The questions tortured her and, as if she’d outrun them, she stood and forced herself to focus only on the present. On the fact that Jacob Weber was keeping her waiting.

Clearly the office ran on his timetable, and he wouldn’t be rushed. For anyone. Certainly not for her.

Ella decided to take a stroll around the waiting room, pausing to look more closely at the framed prints on the walls, to straighten the magazines on the coffee table, to pluck a dead leaf from the fern and bury it in the soil around its roots. And all the while she wondered if Jacob Weber was making her cool her heels on purpose. Just to be contrary. Or as some kind of test.
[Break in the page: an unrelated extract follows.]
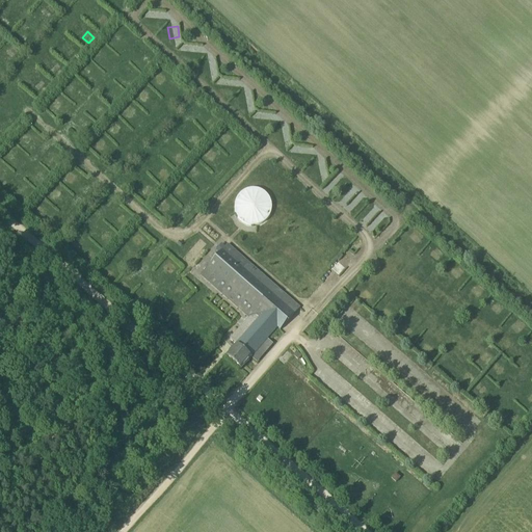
[(183,55),(193,57),(195,47),(185,45),(183,55)]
Then, through the cut-out that connected the receptionist’s area with the waiting room she saw the light in the hallway that ran between the examining rooms turn off, and she felt encouraged.

At least she did until she caught sight of the man himself opening the door to what looked like a supply closet.

Without any acknowledgment of her, or any apparent awareness that she was even out there, he slipped inside the closet and closed the door behind him.

He probably put counting cotton balls ahead of meeting with her, she thought, feeling a little surly after all the time she’d been waiting.